Caution is needed when combining viral identification methods: Insights from benchmarking in silico approaches for viral discovery
Bridget Hegarty 1*, James Riddell 2, Melissa Duhaime 3
- Civil and Environmental Engineering, Case Western Reserve University, Cleveland, OH, USA
- Department of Microbiology, The Ohio State University, Columbus, OH, USA
- Department of Ecology and Evolutionary Biology, University of Michigan, Ann Arbor, MI, USA
Viral analyses require accurately differentiating viral from cellular sequences in complex metagenomes. As viruses have no universal marker genes, high mutation rates, and reference databases that do not well-represent their diversity, this remains challenging. An increasing number of bioinformatics tools have been developed to recover viral sequences from metagenomic datasets. Each of these tools has its own biases, making it challenging for researchers to know which tool(s) would be best suited to their specific application. Many researchers combine the output of multiple viral identification tools (“tools”) in an attempt to exploit the unique strengths of each to distill a set of higher confidence viral sequences. However, this approach has yet to be rigorously benchmarked.
Hypothesizing that a multi-tool approach would discover more viruses without greatly increasing contamination, we evaluated 27 published viral identification tools. We benchmarked 63 combinations of 6 tools (“rulesets”) that met our preliminary requirements using a mock environmental metagenomic dataset composed of publicly available viral, bacterial, archaeal, fungal, plasmid, and protist sequences. In addition to four single-tool rules (based on VirSorter, VirSorter2, DeepVirFinder, and VIBRANT), we also developed two multi-tool “tuning” rules. These rules use Kaiju, CheckV, and VirSorter2 to refine our predictions, adding sequences with particularly viral features (“tuning addition”) or removing sequences with particularly cellular features (“tuning removal”). We then applied these rulesets to different aquatic metagenomes (fresh and saltwater, drinking water, wastewater) to evaluate the impact of habitat on performance.

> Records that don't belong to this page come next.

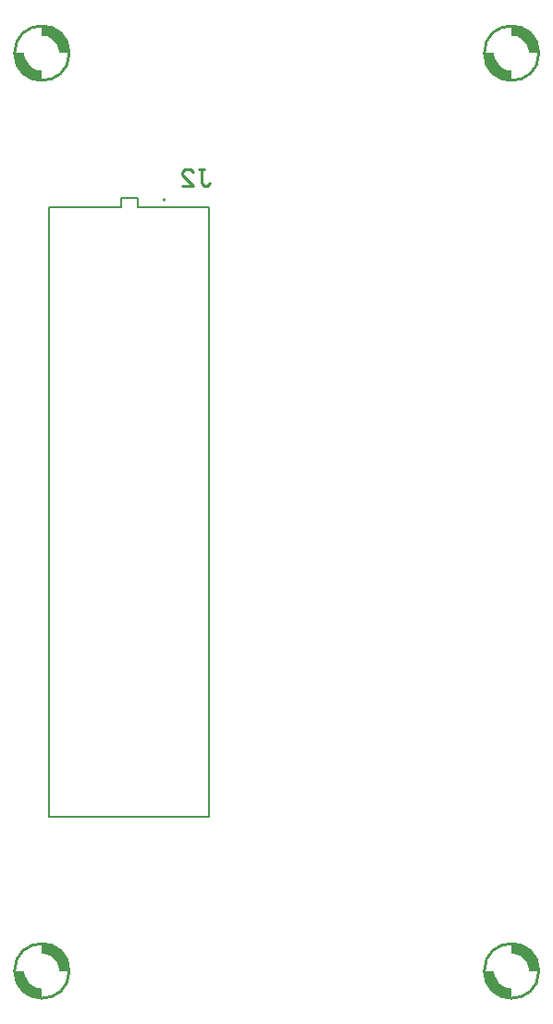
<source format=gbr>
%TF.GenerationSoftware,Altium Limited,Altium Designer,21.5.1 (32)*%
G04 Layer_Color=32896*
%FSLAX45Y45*%
%MOMM*%
%TF.SameCoordinates,51D5493F-A844-4614-94AE-4B196E198A34*%
%TF.FilePolarity,Positive*%
%TF.FileFunction,Legend,Bot*%
%TF.Part,Single*%
G01*
G75*
%TA.AperFunction,NonConductor*%
%ADD33C,0.19990*%
%ADD34C,0.25400*%
%ADD35C,0.12700*%
G36*
X472921Y640392D02*
X518418Y621547D01*
X559363Y594188D01*
X594185Y559366D01*
X621544Y518421D01*
X640389Y472924D01*
X649997Y424625D01*
Y400003D01*
X649997D01*
X560024Y399999D01*
X559166Y415654D01*
X552917Y446344D01*
X540844Y475243D01*
X523404Y501258D01*
X501258Y523404D01*
X475243Y540844D01*
X446344Y552916D01*
X415654Y559166D01*
X399999Y560024D01*
X400000Y560024D01*
Y650000D01*
X424622D01*
X472921Y640392D01*
D02*
G37*
G36*
X240834Y384345D02*
X247083Y353656D01*
X259156Y324757D01*
X276596Y298742D01*
X298742Y276596D01*
X324757Y259156D01*
X353656Y247083D01*
X384346Y240834D01*
X400000Y239976D01*
X400000D01*
X400000Y150000D01*
X375377D01*
X327079Y159608D01*
X281582Y178453D01*
X240637Y205812D01*
X205815Y240634D01*
X178456Y281579D01*
X159611Y327076D01*
X150003Y375374D01*
Y399997D01*
Y399997D01*
X239976Y400000D01*
X240834Y384345D01*
D02*
G37*
G36*
X4772921Y640392D02*
X4818418Y621547D01*
X4859363Y594188D01*
X4894185Y559366D01*
X4921544Y518421D01*
X4940389Y472924D01*
X4949997Y424625D01*
Y400003D01*
X4949997D01*
X4860024Y399999D01*
X4859166Y415654D01*
X4852917Y446344D01*
X4840844Y475243D01*
X4823404Y501258D01*
X4801258Y523404D01*
X4775243Y540844D01*
X4746344Y552916D01*
X4715654Y559166D01*
X4699999Y560024D01*
X4700000Y560024D01*
Y650000D01*
X4724623D01*
X4772921Y640392D01*
D02*
G37*
G36*
X4540834Y384345D02*
X4547083Y353656D01*
X4559156Y324757D01*
X4576596Y298742D01*
X4598742Y276596D01*
X4624757Y259156D01*
X4653656Y247083D01*
X4684346Y240834D01*
X4700001Y239976D01*
X4700000D01*
X4700000Y150000D01*
X4675377D01*
X4627079Y159608D01*
X4581582Y178453D01*
X4540637Y205812D01*
X4505815Y240634D01*
X4478456Y281579D01*
X4459611Y327076D01*
X4450003Y375374D01*
Y399997D01*
Y399997D01*
X4539976Y400000D01*
X4540834Y384345D01*
D02*
G37*
G36*
X472921Y9040392D02*
X518418Y9021547D01*
X559363Y8994188D01*
X594185Y8959366D01*
X621544Y8918421D01*
X640389Y8872924D01*
X649997Y8824625D01*
Y8800003D01*
X649997D01*
X560024Y8799999D01*
X559166Y8815654D01*
X552917Y8846344D01*
X540844Y8875243D01*
X523404Y8901258D01*
X501258Y8923404D01*
X475243Y8940844D01*
X446344Y8952916D01*
X415654Y8959166D01*
X399999Y8960024D01*
X400000Y8960024D01*
Y9050000D01*
X424622D01*
X472921Y9040392D01*
D02*
G37*
G36*
X240834Y8784345D02*
X247083Y8753656D01*
X259156Y8724757D01*
X276596Y8698742D01*
X298742Y8676596D01*
X324757Y8659156D01*
X353656Y8647083D01*
X384346Y8640834D01*
X400000Y8639976D01*
X400000D01*
X400000Y8550000D01*
X375377D01*
X327079Y8559607D01*
X281582Y8578453D01*
X240637Y8605812D01*
X205815Y8640633D01*
X178456Y8681579D01*
X159611Y8727076D01*
X150003Y8775374D01*
Y8799997D01*
Y8799997D01*
X239976Y8800000D01*
X240834Y8784345D01*
D02*
G37*
G36*
X4772921Y9040392D02*
X4818418Y9021547D01*
X4859363Y8994188D01*
X4894185Y8959366D01*
X4921544Y8918421D01*
X4940389Y8872924D01*
X4949997Y8824625D01*
Y8800003D01*
X4949997D01*
X4860024Y8799999D01*
X4859166Y8815654D01*
X4852917Y8846344D01*
X4840844Y8875243D01*
X4823404Y8901258D01*
X4801258Y8923404D01*
X4775243Y8940844D01*
X4746344Y8952916D01*
X4715654Y8959166D01*
X4699999Y8960024D01*
X4700000Y8960024D01*
Y9050000D01*
X4724623D01*
X4772921Y9040392D01*
D02*
G37*
G36*
X4540834Y8784345D02*
X4547083Y8753656D01*
X4559156Y8724757D01*
X4576596Y8698742D01*
X4598742Y8676596D01*
X4624757Y8659156D01*
X4653656Y8647083D01*
X4684346Y8640834D01*
X4700001Y8639976D01*
X4700000D01*
X4700000Y8550000D01*
X4675377D01*
X4627079Y8559607D01*
X4581582Y8578453D01*
X4540637Y8605812D01*
X4505815Y8640633D01*
X4478456Y8681579D01*
X4459611Y8727076D01*
X4450003Y8775374D01*
Y8799997D01*
Y8799997D01*
X4539976Y8800000D01*
X4540834Y8784345D01*
D02*
G37*
D33*
X1529997Y7459989D02*
G03*
X1529997Y7459989I-10008J0D01*
G01*
D34*
X650000Y400000D02*
G03*
X650000Y400000I-250000J0D01*
G01*
Y8800000D02*
G03*
X650000Y8800000I-250000J0D01*
G01*
X4950000D02*
G03*
X4950000Y8800000I-250000J0D01*
G01*
Y400000D02*
G03*
X4950000Y400000I-250000J0D01*
G01*
X1836453Y7736791D02*
X1887237D01*
X1861845D01*
Y7609832D01*
X1887237Y7584440D01*
X1912628D01*
X1938020Y7609832D01*
X1684102Y7584440D02*
X1785669D01*
X1684102Y7686007D01*
Y7711399D01*
X1709494Y7736791D01*
X1760277D01*
X1785669Y7711399D01*
D35*
X1275997Y7388996D02*
X1934009D01*
X465991D02*
X1124003D01*
X465991Y1811004D02*
X1934009D01*
Y7388996D01*
X1124003Y7477998D02*
X1275997D01*
X465991Y1811004D02*
Y7388996D01*
X1275997D02*
Y7477998D01*
X1124003Y7388996D02*
Y7477998D01*
%TF.MD5,7e5167d1f0f556d33ae5cfdfe2cc25d2*%
M02*

</source>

We found that 6 rule rulesets had MCCs that were statistically equivalent (padj ≥ 0.05) to the ruleset with the highest MCC (MCC=0.75). These “high MCC” rulesets all included VirSorter2, 5 of the 6 included our “tuning removal” rule, and none used more than 4 of our 6 rules. DeepVirFinder, VIBRANT, and VirSorter were each found once in the “high MCC” rulesets, but never in combination with each other. We further determined that 2 to 5 rule rulesets increased precision compared to the single-rule ones (padj ≤ 0.05); and that 4 and 5 rule rulesets increased recall compared to 1 to 3 rule ones (padj ≤ 0.05). From the environmental metagenomes, we found that different rulesets were better suited for virus vs cellular-enriched metagenomes. In this talk, I will share our ruleset recommendations for different environments and research questions, and provide a blueprint for intentional, data-driven validation of viral identification tool combinations.
Overall, we found that caution is necessary when combining viral identification tools. While combining tools does increase viral recall, it comes at the expense of more false positives. Ultimately, by increasing the number and quality of viruses identified from metagenomes through intentional, data-driven combination of tools, this work will improve ecological insights with far-reaching implications for human and environmental health.